Dataset items

◇ ◇ ◇ ◇ ◇ ◇ ◇

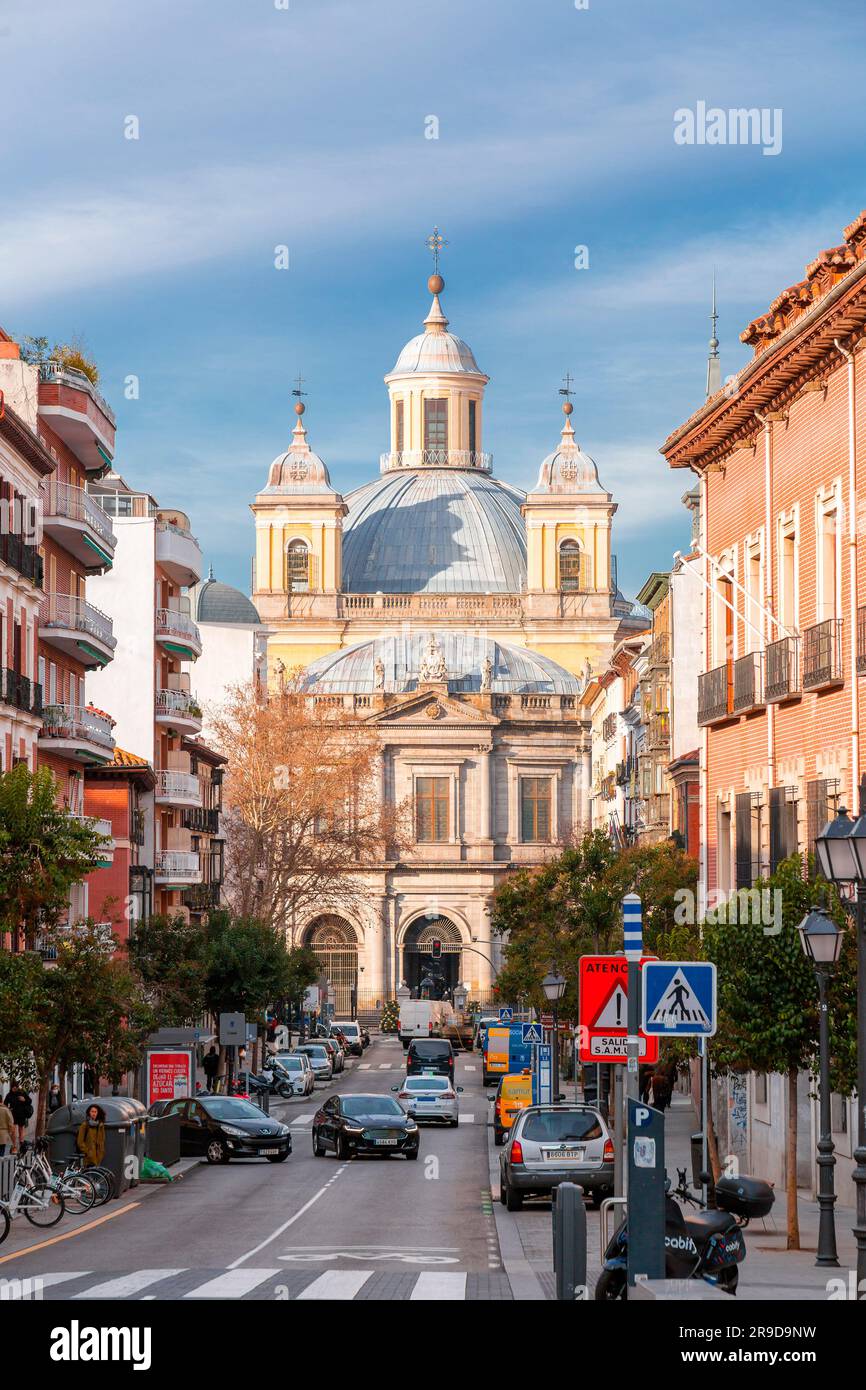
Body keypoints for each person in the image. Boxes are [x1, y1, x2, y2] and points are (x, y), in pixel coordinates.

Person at [4, 1082, 33, 1148]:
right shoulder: (9, 1095)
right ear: (11, 1087)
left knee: (21, 1129)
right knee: (13, 1130)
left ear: (17, 1087)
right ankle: (14, 1145)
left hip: (22, 1114)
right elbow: (5, 1104)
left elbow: (29, 1101)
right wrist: (8, 1109)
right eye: (13, 1086)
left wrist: (24, 1100)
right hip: (13, 1114)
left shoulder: (22, 1093)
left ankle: (21, 1144)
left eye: (16, 1086)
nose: (14, 1088)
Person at [76, 1103, 106, 1167]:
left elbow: (102, 1140)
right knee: (88, 1175)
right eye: (92, 1111)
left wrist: (101, 1151)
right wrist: (87, 1152)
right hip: (88, 1158)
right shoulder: (85, 1125)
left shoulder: (100, 1125)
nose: (94, 1113)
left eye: (95, 1112)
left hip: (98, 1157)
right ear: (89, 1112)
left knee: (96, 1175)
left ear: (98, 1113)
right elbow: (80, 1142)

◇ ◇ ◇ ◇ ◇ ◇ ◇

WHAT IS NEEDED: Give every line of the data above again as it stands; the pictures stay out.

RESULT OF THE EXERCISE:
Body keypoints for each person in the image. Boxes are [x1, y1, x2, y2] and points are (x, y), in pixel coordinates.

Person at [4, 1082, 33, 1148]:
right shoulder: (9, 1095)
right ear: (11, 1087)
left knee: (21, 1129)
right knee: (13, 1130)
left ear: (17, 1087)
right ankle: (14, 1145)
left hip: (22, 1114)
right elbow: (5, 1104)
left elbow: (29, 1101)
right wrist: (8, 1109)
right eye: (13, 1086)
left wrist: (24, 1100)
right hip: (13, 1114)
left shoulder: (22, 1093)
left ankle: (21, 1144)
left eye: (16, 1086)
nose: (14, 1088)
Person at [76, 1103, 106, 1167]:
left elbow: (102, 1140)
right knee: (88, 1175)
right eye: (92, 1111)
left wrist: (101, 1151)
right wrist: (87, 1152)
right hip: (88, 1158)
right shoulder: (85, 1125)
left shoulder: (100, 1125)
nose: (94, 1113)
left eye: (95, 1112)
left hip: (98, 1157)
right ear: (89, 1112)
left knee: (96, 1175)
left ear: (98, 1113)
right elbow: (80, 1142)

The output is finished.